Theoretical Investigation of Anomalous Hall and Nernst Responses in Potassium Tri Vanadium Pentantimonide
Abstract
We present a theoretical study of the anomalous Nernst and Hall conductance in the Kagome metal potassium tri vanadium pentantimonide, based on a system Hamiltonian incorporating nearest neighbour and complex next nearest neighbour hopping, Rashba spin orbit coupling, an exchange field induced by magnetic proximity, and a charge density wave potential. Our analysis reveals that the Nernst conductivity exhibits a non monotonic temperature dependence. It increases with temperature, reaches a pronounced peak, and subsequently declines at higher temperatures due to thermal broadening, which diminishes the influence of Berry curvature. Notably, small shifts in the chemical potential can lead to dramatic changes in the Nernst signal enhancing its magnitude or even reversing its sign highlighting the system sensitivity to carrier density. We further explore the anomalous Hall behaviour within this framework.

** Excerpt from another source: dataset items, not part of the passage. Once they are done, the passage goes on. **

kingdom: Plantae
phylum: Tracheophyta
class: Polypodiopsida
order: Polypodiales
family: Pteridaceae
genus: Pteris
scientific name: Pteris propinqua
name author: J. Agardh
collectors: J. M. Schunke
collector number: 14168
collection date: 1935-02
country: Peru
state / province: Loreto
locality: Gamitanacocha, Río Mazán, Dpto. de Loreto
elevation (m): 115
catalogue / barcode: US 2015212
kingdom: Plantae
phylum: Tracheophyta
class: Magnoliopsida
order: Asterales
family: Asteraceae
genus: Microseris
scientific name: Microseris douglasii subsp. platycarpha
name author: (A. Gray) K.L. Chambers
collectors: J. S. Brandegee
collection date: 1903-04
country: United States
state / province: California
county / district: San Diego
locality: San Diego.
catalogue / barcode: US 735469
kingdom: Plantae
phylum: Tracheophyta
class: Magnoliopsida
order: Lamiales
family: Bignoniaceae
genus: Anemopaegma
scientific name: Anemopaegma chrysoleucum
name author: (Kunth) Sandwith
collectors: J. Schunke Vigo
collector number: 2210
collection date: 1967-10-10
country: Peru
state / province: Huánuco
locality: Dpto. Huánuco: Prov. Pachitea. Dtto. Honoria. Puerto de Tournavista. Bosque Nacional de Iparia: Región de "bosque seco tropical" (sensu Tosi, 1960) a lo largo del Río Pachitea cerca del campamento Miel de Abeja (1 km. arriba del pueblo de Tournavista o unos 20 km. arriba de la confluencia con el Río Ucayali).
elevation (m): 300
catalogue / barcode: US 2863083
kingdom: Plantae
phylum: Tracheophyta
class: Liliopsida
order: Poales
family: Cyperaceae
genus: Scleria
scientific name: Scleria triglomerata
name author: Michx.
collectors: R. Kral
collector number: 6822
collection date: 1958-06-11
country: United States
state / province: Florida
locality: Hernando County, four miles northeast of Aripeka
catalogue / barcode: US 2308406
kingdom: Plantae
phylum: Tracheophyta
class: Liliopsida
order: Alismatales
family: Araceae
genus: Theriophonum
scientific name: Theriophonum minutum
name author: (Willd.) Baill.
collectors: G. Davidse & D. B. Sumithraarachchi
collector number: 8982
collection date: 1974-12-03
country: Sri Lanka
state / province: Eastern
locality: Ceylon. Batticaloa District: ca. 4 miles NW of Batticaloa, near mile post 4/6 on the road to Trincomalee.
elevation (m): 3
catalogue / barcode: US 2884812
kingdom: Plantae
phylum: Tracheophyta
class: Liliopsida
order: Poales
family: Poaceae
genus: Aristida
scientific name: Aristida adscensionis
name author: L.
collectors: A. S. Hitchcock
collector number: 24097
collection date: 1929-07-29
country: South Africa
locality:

The band structure hosts multiple bands with nonzero Berry curvature, and preliminary Chern number calculations suggest weak topological features, namely, while not fully quantized, the system exhibits significant Berry curvature accumulation. Upon introducing momentum space winding, implemented via a momentum dependent phase in the complex hopping terms to mimic orbital magnetic flux, we observe that two bands acquire opposite Chern numbers. The remaining bands remain topologically trivial.